▶ _ZADANIE_:
Proszę przepisać cały materiał, zmieniając nazwę „Association” na „Relations” we wszystkich miejscach, a resztę zostawiając bez zmian. Obrazy pomiń w odpowiedzi.

▶ _MATERIAŁ ŹRÓDŁOWY_:

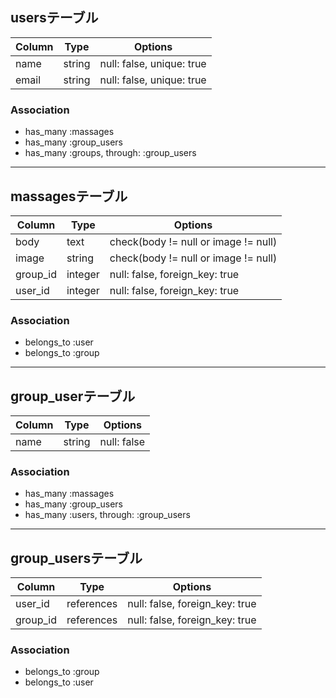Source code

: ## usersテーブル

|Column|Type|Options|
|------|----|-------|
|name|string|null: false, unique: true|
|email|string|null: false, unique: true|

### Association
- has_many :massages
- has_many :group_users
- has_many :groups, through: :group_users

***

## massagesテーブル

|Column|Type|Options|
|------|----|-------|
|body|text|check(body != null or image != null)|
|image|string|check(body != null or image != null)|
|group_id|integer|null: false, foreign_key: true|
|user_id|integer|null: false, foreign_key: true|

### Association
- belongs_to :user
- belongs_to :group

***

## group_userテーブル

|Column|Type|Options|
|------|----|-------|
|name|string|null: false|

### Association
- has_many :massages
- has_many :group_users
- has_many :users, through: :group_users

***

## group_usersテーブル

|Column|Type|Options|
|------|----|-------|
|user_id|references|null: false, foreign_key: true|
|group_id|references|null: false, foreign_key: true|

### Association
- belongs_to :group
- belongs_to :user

▶ _ODPOWIEDŹ PONIŻEJ_:
Source code

: ## usersテーブル

|Column|Type|Options|
|------|----|-------|
|name|string|null: false, unique: true|
|email|string|null: false, unique: true|

### Relations
- has_many :massages
- has_many :group_users
- has_many :groups, through: :group_users

***

## massagesテーブル

|Column|Type|Options|
|------|----|-------|
|body|text|check(body != null or image != null)|
|image|string|check(body != null or image != null)|
|group_id|integer|null: false, foreign_key: true|
|user_id|integer|null: false, foreign_key: true|

### Relations
- belongs_to :user
- belongs_to :group

***

## group_userテーブル

|Column|Type|Options|
|------|----|-------|
|name|string|null: false|

### Relations
- has_many :massages
- has_many :group_users
- has_many :users, through: :group_users

***

## group_usersテーブル

|Column|Type|Options|
|------|----|-------|
|user_id|references|null: false, foreign_key: true|
|group_id|references|null: false, foreign_key: true|

### Relations
- belongs_to :group
- belongs_to :user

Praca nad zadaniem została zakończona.